### YOUR INSTRUCTIONS
Write out each line of text in the items below word for word, leaving out the pictures.

'''

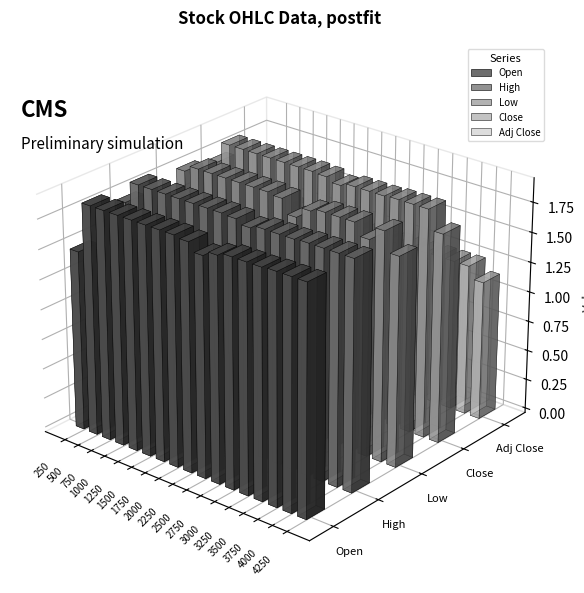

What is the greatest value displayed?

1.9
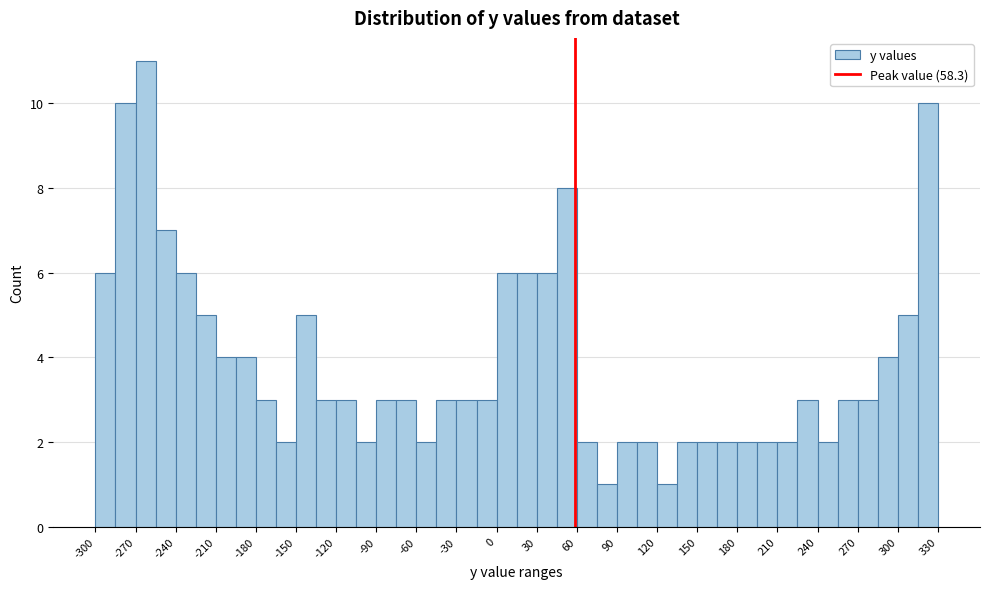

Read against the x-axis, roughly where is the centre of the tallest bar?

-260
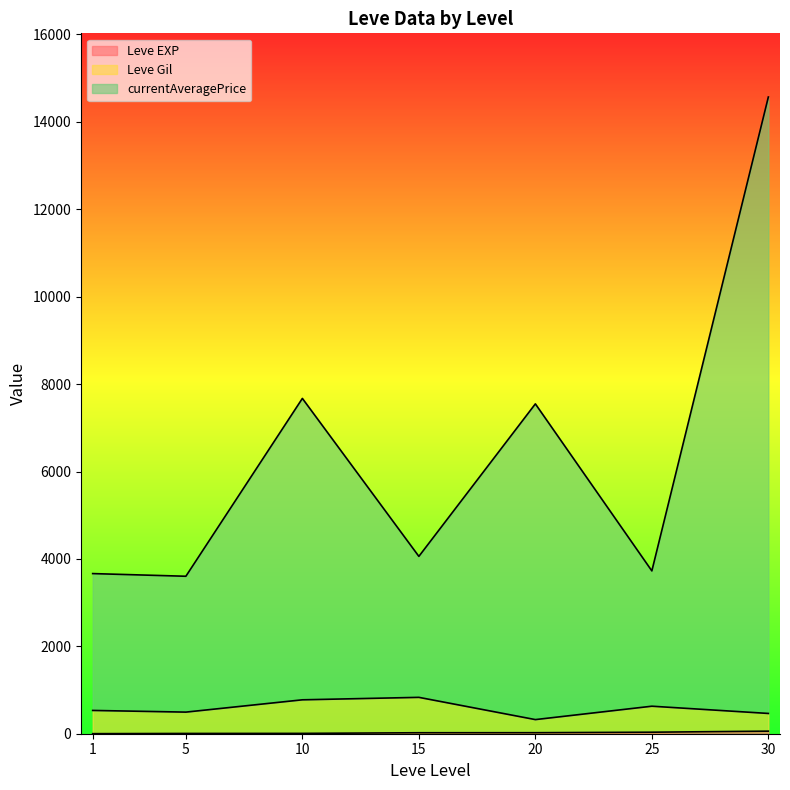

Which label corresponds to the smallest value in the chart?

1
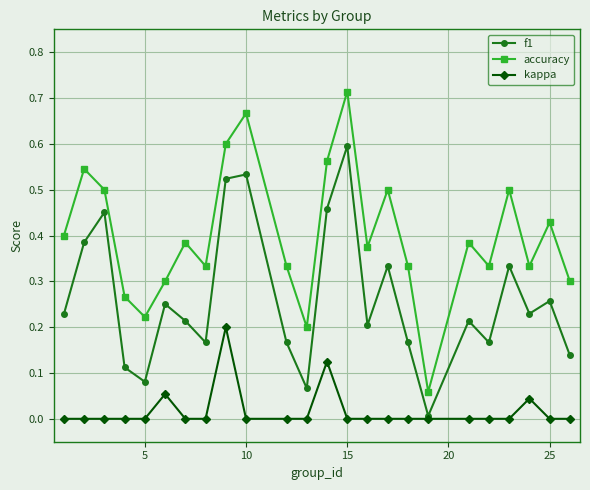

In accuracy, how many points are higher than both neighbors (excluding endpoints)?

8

'''

### RESULT OF THIS EXERCISE
What is the greatest value displayed?

1.9

Read against the x-axis, roughly where is the centre of the tallest bar?

-260

Which label corresponds to the smallest value in the chart?

1

In accuracy, how many points are higher than both neighbors (excluding endpoints)?

8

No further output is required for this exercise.